PROBLEM DESCRIPTION: Pull each line holding the word "distance" from the data.

RECORDS FOR THE TASK:
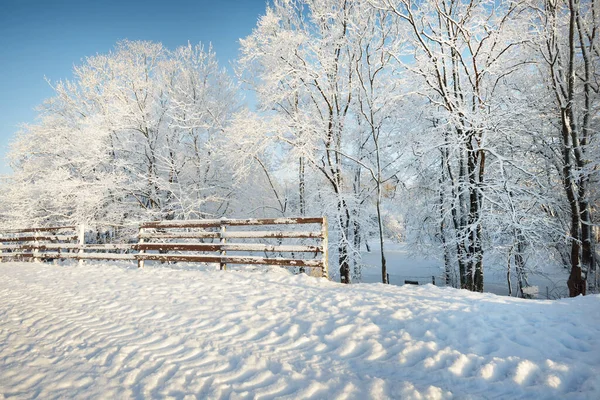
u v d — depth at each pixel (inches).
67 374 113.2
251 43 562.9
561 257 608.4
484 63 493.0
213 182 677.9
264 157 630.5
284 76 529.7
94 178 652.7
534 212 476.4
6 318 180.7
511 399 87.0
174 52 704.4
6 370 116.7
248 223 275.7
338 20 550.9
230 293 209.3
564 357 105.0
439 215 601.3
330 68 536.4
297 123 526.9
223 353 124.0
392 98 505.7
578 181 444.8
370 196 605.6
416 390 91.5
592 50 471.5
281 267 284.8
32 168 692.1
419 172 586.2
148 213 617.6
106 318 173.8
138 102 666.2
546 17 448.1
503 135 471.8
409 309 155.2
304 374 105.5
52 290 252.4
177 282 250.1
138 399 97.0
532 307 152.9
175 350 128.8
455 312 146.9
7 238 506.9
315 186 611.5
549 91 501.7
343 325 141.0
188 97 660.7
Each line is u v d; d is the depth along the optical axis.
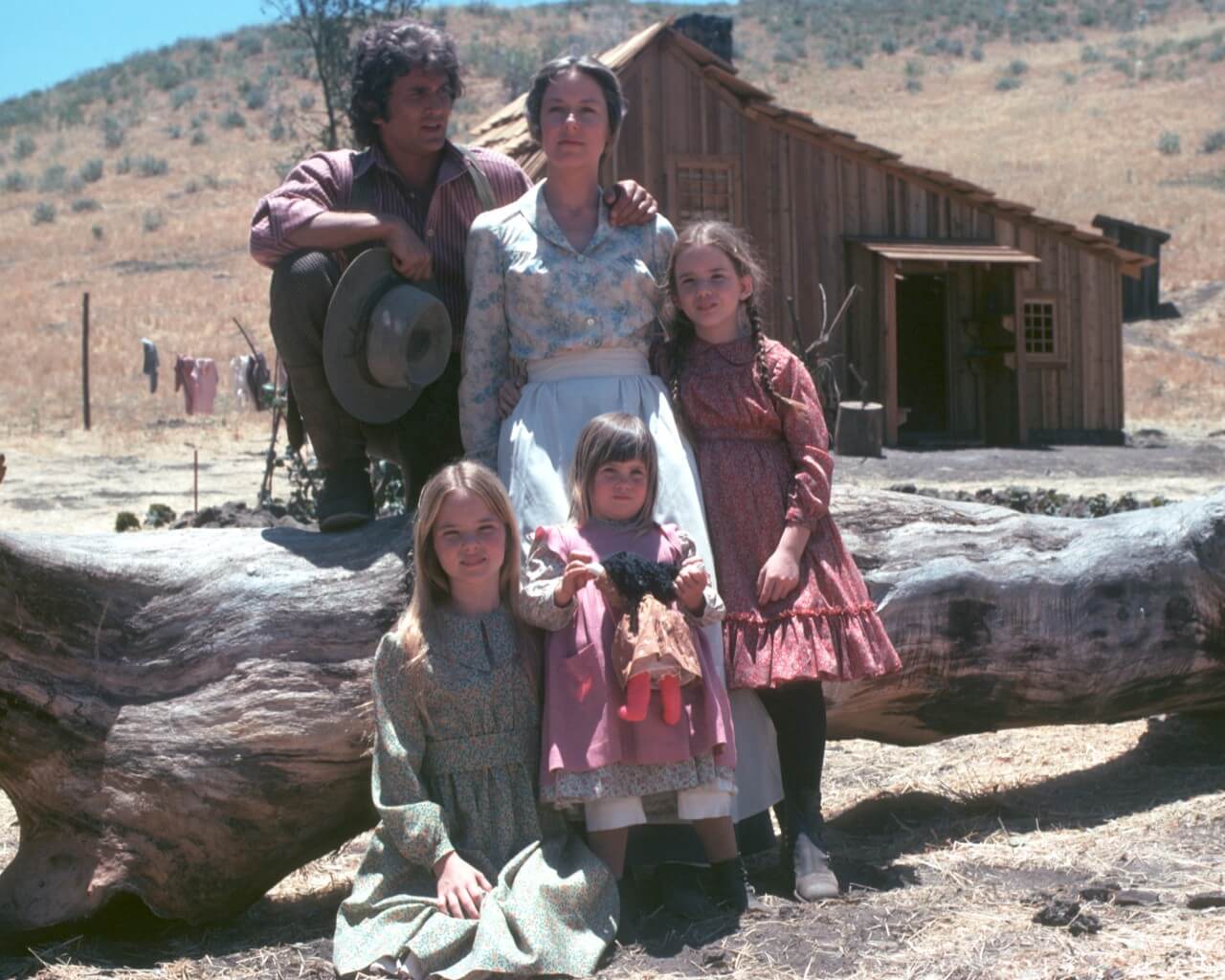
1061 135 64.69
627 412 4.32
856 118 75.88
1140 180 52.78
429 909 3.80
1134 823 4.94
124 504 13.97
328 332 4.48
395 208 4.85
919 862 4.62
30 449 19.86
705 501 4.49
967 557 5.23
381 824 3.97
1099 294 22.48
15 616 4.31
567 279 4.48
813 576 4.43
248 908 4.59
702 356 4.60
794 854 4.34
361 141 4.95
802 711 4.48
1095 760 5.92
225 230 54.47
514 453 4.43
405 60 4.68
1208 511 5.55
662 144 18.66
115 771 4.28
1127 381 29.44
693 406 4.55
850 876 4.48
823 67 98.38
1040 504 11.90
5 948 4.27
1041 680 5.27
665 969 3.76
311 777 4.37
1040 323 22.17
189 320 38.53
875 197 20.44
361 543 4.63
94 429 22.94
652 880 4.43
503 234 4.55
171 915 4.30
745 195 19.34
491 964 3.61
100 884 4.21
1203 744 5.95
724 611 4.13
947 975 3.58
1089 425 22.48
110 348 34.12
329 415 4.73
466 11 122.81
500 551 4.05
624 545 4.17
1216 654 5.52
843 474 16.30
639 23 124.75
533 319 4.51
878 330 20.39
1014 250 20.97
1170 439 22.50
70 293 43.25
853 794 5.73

* * *

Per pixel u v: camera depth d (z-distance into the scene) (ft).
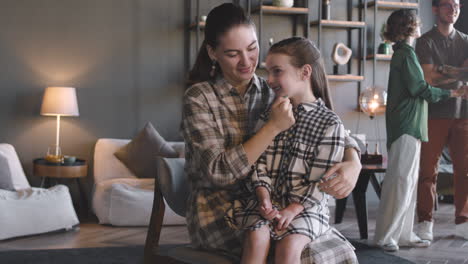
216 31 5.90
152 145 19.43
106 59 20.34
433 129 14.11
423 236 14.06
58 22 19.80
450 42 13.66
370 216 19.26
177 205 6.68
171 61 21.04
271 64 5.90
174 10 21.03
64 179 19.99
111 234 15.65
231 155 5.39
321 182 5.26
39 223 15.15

==

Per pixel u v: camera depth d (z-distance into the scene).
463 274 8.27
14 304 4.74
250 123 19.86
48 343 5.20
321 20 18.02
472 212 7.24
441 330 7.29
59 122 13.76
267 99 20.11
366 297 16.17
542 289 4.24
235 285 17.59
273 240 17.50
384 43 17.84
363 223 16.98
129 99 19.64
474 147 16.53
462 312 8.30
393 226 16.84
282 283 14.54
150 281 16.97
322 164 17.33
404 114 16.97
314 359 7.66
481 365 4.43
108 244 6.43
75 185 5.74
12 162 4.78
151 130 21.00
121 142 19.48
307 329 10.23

RESPONSE TO THIS EXERCISE:
Per pixel u v: camera depth d (z-distance into the scene) (ft).
Per pixel u v: camera depth d (z-distance into the scene).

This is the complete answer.